┌──

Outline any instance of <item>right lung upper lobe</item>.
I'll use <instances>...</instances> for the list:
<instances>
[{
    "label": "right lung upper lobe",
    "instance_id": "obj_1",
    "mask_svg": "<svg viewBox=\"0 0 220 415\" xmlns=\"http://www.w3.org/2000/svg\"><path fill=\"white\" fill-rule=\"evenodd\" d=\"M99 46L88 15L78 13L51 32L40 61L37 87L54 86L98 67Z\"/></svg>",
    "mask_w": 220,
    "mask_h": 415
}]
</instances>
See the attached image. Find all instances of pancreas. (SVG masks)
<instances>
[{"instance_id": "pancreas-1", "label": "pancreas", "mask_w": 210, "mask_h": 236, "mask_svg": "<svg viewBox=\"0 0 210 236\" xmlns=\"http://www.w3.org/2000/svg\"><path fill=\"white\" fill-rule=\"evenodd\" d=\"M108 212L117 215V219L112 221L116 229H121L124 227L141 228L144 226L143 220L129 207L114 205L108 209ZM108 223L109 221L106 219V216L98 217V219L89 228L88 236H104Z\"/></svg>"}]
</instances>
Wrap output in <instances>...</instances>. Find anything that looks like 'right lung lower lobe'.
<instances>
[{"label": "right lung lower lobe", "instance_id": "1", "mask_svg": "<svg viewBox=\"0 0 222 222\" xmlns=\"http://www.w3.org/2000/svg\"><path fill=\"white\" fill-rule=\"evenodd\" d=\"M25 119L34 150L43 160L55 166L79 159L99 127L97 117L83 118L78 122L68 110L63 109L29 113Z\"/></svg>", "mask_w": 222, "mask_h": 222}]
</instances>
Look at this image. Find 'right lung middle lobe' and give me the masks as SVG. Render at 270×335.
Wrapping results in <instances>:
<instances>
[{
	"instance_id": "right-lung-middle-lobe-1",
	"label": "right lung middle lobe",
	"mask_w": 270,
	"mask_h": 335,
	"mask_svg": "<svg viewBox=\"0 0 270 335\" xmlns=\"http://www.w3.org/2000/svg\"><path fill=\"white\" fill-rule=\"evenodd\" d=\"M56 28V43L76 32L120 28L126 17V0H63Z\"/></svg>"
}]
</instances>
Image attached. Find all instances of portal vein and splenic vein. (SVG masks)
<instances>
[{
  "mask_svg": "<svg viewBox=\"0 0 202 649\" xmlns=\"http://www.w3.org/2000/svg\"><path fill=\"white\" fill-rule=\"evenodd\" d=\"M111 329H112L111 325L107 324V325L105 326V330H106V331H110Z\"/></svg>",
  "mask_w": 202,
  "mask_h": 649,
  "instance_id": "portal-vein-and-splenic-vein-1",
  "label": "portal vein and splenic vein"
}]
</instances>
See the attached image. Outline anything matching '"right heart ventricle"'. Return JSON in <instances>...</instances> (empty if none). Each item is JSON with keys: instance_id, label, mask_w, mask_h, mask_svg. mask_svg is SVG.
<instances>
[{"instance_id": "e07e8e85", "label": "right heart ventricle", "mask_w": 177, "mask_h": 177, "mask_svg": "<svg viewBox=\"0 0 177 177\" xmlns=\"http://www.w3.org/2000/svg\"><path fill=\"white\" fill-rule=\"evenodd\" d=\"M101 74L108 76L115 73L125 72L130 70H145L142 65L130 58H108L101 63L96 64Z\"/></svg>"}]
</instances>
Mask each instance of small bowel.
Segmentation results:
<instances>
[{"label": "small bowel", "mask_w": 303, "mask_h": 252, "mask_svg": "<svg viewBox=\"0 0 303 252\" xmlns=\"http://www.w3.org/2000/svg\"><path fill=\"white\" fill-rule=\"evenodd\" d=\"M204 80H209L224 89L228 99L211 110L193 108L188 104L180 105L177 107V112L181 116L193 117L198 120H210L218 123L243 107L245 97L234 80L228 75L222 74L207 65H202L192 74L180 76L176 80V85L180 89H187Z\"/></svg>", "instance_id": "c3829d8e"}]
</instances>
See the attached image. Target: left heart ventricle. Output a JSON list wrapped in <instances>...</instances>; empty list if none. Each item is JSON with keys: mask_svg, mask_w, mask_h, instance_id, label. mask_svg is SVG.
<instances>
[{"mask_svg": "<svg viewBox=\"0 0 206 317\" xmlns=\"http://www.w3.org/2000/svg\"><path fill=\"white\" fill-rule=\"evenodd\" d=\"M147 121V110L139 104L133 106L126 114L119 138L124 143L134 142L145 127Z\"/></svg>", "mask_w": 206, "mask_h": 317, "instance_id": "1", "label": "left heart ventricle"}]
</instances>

└──

## Written problem
Arrange every line of the material above as a Markdown table with the columns Row and Line, numbering the rows and leaving out any blank lines.

## Exercise solution
| Row | Line |
|---|---|
| 1 | Outline any instance of <item>right lung upper lobe</item>. |
| 2 | I'll use <instances>...</instances> for the list: |
| 3 | <instances> |
| 4 | [{ |
| 5 |     "label": "right lung upper lobe", |
| 6 |     "instance_id": "obj_1", |
| 7 |     "mask_svg": "<svg viewBox=\"0 0 220 415\" xmlns=\"http://www.w3.org/2000/svg\"><path fill=\"white\" fill-rule=\"evenodd\" d=\"M99 46L88 15L78 13L51 32L40 61L37 87L54 86L98 67Z\"/></svg>", |
| 8 |     "mask_w": 220, |
| 9 |     "mask_h": 415 |
| 10 | }] |
| 11 | </instances> |
| 12 | See the attached image. Find all instances of pancreas. (SVG masks) |
| 13 | <instances> |
| 14 | [{"instance_id": "pancreas-1", "label": "pancreas", "mask_w": 210, "mask_h": 236, "mask_svg": "<svg viewBox=\"0 0 210 236\" xmlns=\"http://www.w3.org/2000/svg\"><path fill=\"white\" fill-rule=\"evenodd\" d=\"M108 212L117 215V219L112 221L116 229H121L124 227L141 228L144 226L143 220L129 207L114 205L108 209ZM108 223L109 221L106 219V216L98 217V219L89 228L88 236H104Z\"/></svg>"}] |
| 15 | </instances> |
| 16 | Wrap output in <instances>...</instances>. Find anything that looks like 'right lung lower lobe'. |
| 17 | <instances> |
| 18 | [{"label": "right lung lower lobe", "instance_id": "1", "mask_svg": "<svg viewBox=\"0 0 222 222\" xmlns=\"http://www.w3.org/2000/svg\"><path fill=\"white\" fill-rule=\"evenodd\" d=\"M25 119L34 150L43 160L55 166L79 159L99 127L97 117L83 118L78 122L68 110L63 109L29 113Z\"/></svg>", "mask_w": 222, "mask_h": 222}] |
| 19 | </instances> |
| 20 | Look at this image. Find 'right lung middle lobe' and give me the masks as SVG. Render at 270×335. |
| 21 | Wrapping results in <instances>: |
| 22 | <instances> |
| 23 | [{ |
| 24 | 	"instance_id": "right-lung-middle-lobe-1", |
| 25 | 	"label": "right lung middle lobe", |
| 26 | 	"mask_w": 270, |
| 27 | 	"mask_h": 335, |
| 28 | 	"mask_svg": "<svg viewBox=\"0 0 270 335\" xmlns=\"http://www.w3.org/2000/svg\"><path fill=\"white\" fill-rule=\"evenodd\" d=\"M56 28V43L76 32L120 28L126 17V0H63Z\"/></svg>" |
| 29 | }] |
| 30 | </instances> |
| 31 | Image attached. Find all instances of portal vein and splenic vein. (SVG masks) |
| 32 | <instances> |
| 33 | [{ |
| 34 |   "mask_svg": "<svg viewBox=\"0 0 202 649\" xmlns=\"http://www.w3.org/2000/svg\"><path fill=\"white\" fill-rule=\"evenodd\" d=\"M111 329H112L111 325L107 324V325L105 326V330H106V331H110Z\"/></svg>", |
| 35 |   "mask_w": 202, |
| 36 |   "mask_h": 649, |
| 37 |   "instance_id": "portal-vein-and-splenic-vein-1", |
| 38 |   "label": "portal vein and splenic vein" |
| 39 | }] |
| 40 | </instances> |
| 41 | See the attached image. Outline anything matching '"right heart ventricle"'. Return JSON in <instances>...</instances> (empty if none). Each item is JSON with keys: instance_id, label, mask_w, mask_h, mask_svg. mask_svg is SVG. |
| 42 | <instances> |
| 43 | [{"instance_id": "e07e8e85", "label": "right heart ventricle", "mask_w": 177, "mask_h": 177, "mask_svg": "<svg viewBox=\"0 0 177 177\" xmlns=\"http://www.w3.org/2000/svg\"><path fill=\"white\" fill-rule=\"evenodd\" d=\"M101 74L108 76L115 73L125 72L130 70H145L142 65L130 58H108L101 63L96 64Z\"/></svg>"}] |
| 44 | </instances> |
| 45 | Mask each instance of small bowel. |
| 46 | Segmentation results: |
| 47 | <instances> |
| 48 | [{"label": "small bowel", "mask_w": 303, "mask_h": 252, "mask_svg": "<svg viewBox=\"0 0 303 252\" xmlns=\"http://www.w3.org/2000/svg\"><path fill=\"white\" fill-rule=\"evenodd\" d=\"M204 80H209L224 89L228 99L211 110L193 108L188 104L180 105L177 107V112L181 116L193 117L198 120H210L218 123L243 107L245 97L234 80L228 75L222 74L207 65H202L192 74L180 76L176 80V85L180 89H187Z\"/></svg>", "instance_id": "c3829d8e"}] |
| 49 | </instances> |
| 50 | See the attached image. Target: left heart ventricle. Output a JSON list wrapped in <instances>...</instances>; empty list if none. Each item is JSON with keys: mask_svg, mask_w, mask_h, instance_id, label. mask_svg is SVG. |
| 51 | <instances> |
| 52 | [{"mask_svg": "<svg viewBox=\"0 0 206 317\" xmlns=\"http://www.w3.org/2000/svg\"><path fill=\"white\" fill-rule=\"evenodd\" d=\"M147 121V110L139 104L133 106L126 114L119 138L124 143L134 142L145 127Z\"/></svg>", "mask_w": 206, "mask_h": 317, "instance_id": "1", "label": "left heart ventricle"}] |
| 53 | </instances> |